気がついたらベッドの上でした
モンゴリアンチョップさん(埼玉県)
エピソード:
大学を卒業して半年後、在学中に親しくしていた講師の個展を見に行きました。
講師は自分の親と同い年の妻子持ちの芸術家でした。美術に興味のある私は毎授業後に話を聞きに行き、時々お茶も飲みに行くような関係でした。
久しぶりの再会で話がはずみ、閉廊後に二人で飲みに。しかし、なぜかしたたかに酔ってしまい記憶が飛び、気がついたらホテルのベッドの上。
事が全て済んでいたらまだよかった。
酔いが覚めて冷静になりつつある私と、ロックオンモードの講師。抵抗したら何をされるかわからない…と観念しました。
でも、普段は渋めでウィットに富んだ講師が、妙にねっとりした猫なで声で甘えてきて、どうにも乗り切れない。ゴムはつけないし、「入れたよ」と自己申告されるまで人差し指だと思ったほど細い。
気になることが多すぎて、この時ほど楽しめないセックスは後にも先にもありません。
しかも、前日にも翌日にもSNSで家族への愛を綴っていて、既婚男性なんてこんなものかと、結婚や男性への不信が高まりました。
それ以来その講師とは音信不通です。
いま私あなたの妻とキスをした酔ったあなたの唇介して(モンゴリアンチョップ)
「あこがれています」と「あなたと寝たい」の雰囲気の違いがわからない男は多いです。
二人だけで飲みに行った時点で襲われるのは覚悟しろ、みたいなことを公言してはばからない男さえいまだにいます。
そういう若い男子に僕がよくするのは「白鵬の夜」というたとえ話。
横綱・白鵬関と話すチャンスがもらえたら、僕は当然はしゃぎます。その場で意気投合して二人で酒を飲もうとなればそりゃあもう大興奮でしょう。おごってくれたらなお幸せな気分。
でも、その夜、態度を急変させた横綱が僕をホテルに連れ込んだらどうでしょう。強引に肉体関係を迫られたとしたら。それはまた、別の相談です。少なくとも尊敬の念は消え、二度と会いたくない「敵」あるいは「恐怖の対象」になるでしょう。

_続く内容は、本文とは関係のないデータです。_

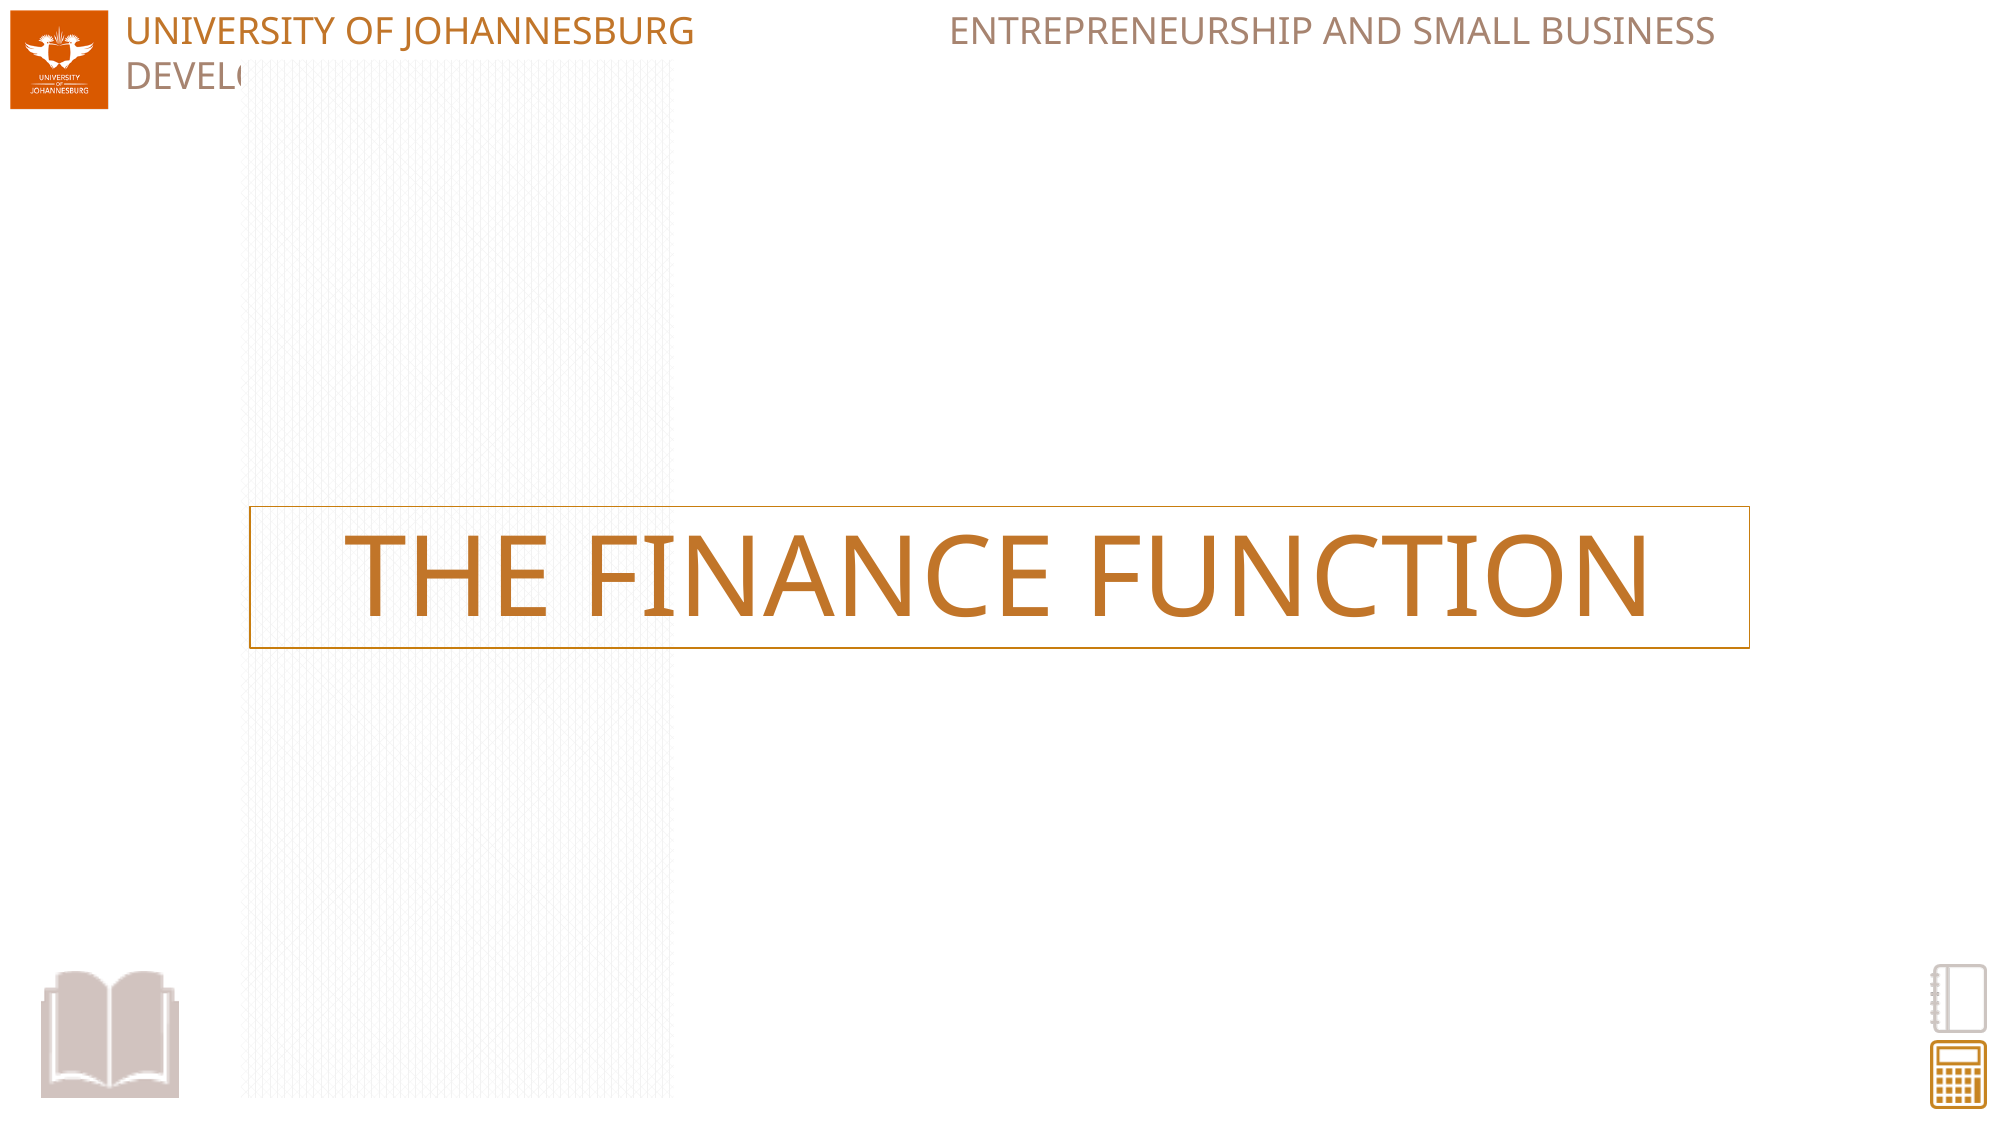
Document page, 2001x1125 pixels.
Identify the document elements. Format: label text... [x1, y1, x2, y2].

なんのことかとお思いでしょうが、こういう説明をしないとわからない男も結構いるんです。「あこがれの男性」というモテ度のかなり高い立場を自分から捨てていることに気づかない。もっと誠実に付き合ったらもっといいセックスができるのにね。もったいない。
とはいえやっぱり「あこがれ」と「寝たい」は外側からはとてもよく似て見えます。シャンプーとコンディショナーのボトルぐらいそっくりです。
常識的な大人にだって見分けがついてるわけじゃなくて、ただ「間違うならば安全なほうに間違おう」というフェイルセーフの思想にもとづいて、若い子からのアピールをかわしているだけのことが多い気がします。
まあ、なんか色々間違っちゃって一線を超えるようなことがあっても、せめて、自分の性欲をむき出しにして失望させるのだけはやめてほしいですよね。夢の国はとことん夢の国であり続けるのが、僕たちおっさんに課せられた最低限の使命なんじゃないかと思います。
いただいた短歌、鋭い視点です。「不倫は奥さんとの間接キスだ」という発見ですね。最後の8音がちょっとばたばたしてる感じでもったいない。
いま私あなたの妻とキスをした 酔ったあなたの唇ごしに
ぐらいのほうが字面もすっきりするのかな。「酔ったあなたの」も「あなた」が重なってるぶん、替えられるかも。「お酒の匂う」とか。まあここはいじりかた次第で悪くもなってしまうので、難しいところですね。